Opanuga did not respond to requests for comment. The owner of Vision Medical Management declined comment through an attorney.
Marietta's Comprehensive Pain Care obtained a pain clinic license in October, although it, too, operated before being granted one, records show. The medical license of owner Dr. Donald Taylor had been suspended in January after he was found to have engaged in professional sexual misconduct with a patient, board records show. He had been sanctioned for the same problem previously.
Taylor’s medical license was reinstated by the board in April. Under the terms of his probation, he must take regular polygraph tests, be chaperoned when treating female patients and submit to counseling and other requirements. He did not return calls from the AJC.
Georgia Pain Physicians of Ringgold is part of National Pain Care, a chain that advertises that it runs 14 other clinics, six of them in Georgia. Its owners did not submit its application until March — after the office opened, according to a board order.
They failed to complete it until May. Chain management did not return calls from the AJC.
Brazen mills in decline
The new laws have not been a cure-all.
One pain clinic licensed by the board in 2013 was accused on Monday of operating as a pill mill. A tip from medical board investigators led Cherokee County authorities to search the clinic near Acworth, seizing more than $10,000 in cash, a handgun and several pre-signed blank prescriptions.

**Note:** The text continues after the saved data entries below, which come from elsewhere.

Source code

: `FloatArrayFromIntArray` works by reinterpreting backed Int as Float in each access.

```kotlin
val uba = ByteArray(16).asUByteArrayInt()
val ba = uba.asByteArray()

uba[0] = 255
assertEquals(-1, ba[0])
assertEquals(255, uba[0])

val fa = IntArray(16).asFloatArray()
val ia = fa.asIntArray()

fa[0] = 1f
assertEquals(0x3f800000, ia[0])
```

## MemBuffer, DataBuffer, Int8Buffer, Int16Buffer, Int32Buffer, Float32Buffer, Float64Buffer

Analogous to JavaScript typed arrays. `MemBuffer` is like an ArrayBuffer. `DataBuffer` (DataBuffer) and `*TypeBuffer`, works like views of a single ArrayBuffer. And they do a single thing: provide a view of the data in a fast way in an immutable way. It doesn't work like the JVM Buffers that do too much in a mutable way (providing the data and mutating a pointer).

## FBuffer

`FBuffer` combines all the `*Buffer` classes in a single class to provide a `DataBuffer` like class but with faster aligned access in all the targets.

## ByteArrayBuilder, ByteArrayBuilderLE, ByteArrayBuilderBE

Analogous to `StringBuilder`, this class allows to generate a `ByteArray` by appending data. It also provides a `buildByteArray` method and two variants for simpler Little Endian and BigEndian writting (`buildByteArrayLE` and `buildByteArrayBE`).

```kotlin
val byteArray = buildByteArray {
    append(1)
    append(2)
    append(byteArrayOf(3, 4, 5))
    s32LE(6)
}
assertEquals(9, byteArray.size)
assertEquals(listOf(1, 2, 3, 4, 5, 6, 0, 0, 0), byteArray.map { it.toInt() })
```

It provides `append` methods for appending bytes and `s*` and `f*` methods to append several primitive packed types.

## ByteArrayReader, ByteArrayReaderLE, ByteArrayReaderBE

The clinic’s owner, chiropractor Tom Hourin of Woodstock, was arrested on 18 felony charges. Also arrested was Dr. Kelvin White, of Fayetteville, who was the doctor of record for the clinic. Although White worked at a Fulton County urgent care clinic, his signature ended up on prescriptions for the pain practice, said Cmdr. Phil Price of the Cherokee Multi-Agency Narcotics Squad.
In 2008, the medical board had sanctioned White after they found he prescribed controlled substances to five patients while failing to document whether he examined them to see if they needed the medications, but that board order was lifted in 2010.
Medical board data does show that new licensing rules are weeding out other clinics that are not wholly owned by physicians. The 2013 law grandfathered in existing practices with certain types of non-physician owners, but of those that applied for licenses, only half were approved. By contrast, the approval rate for practices with full doctor ownership stood at 90 percent. Rejected applicants included owners with felony convictions or licensing restrictions concerning controlled substances, according to the state Attorney General’s Office.
There are signs that measure and others may be helping to make an impact, although how much credit they should get is unclear because the laws were enacted as law enforcement has been cracking down.
In 2013, state overdose deaths involving prescription drugs were the lowest they’ve been in six years, according to figures released by the Georgia Bureau of Investigation in July. However, its figures covered only autopsies performed by GBI, so Cobb, DeKalb, Fulton, Gwinnett, Hall, Henry and Rockdale counties were not included.
The most brazen pill mill activity is dying down, said Barbara Heath, Atlanta division manager of the U.S. Drug Enforcement Administration’s program to stop illegal sales of prescription drugs. Large billboards at Tennessee’s border advertising Georgia pain clinics are gone, and complaints of packed parking lots filled with dazed patrons and cars bearing out-of-state tags are rare.
“With heightened awareness that it [prescription drug abuse] leads to heroin abuse, and how it leads to destroyed communities, a lot of people are paying attention,” Heath said.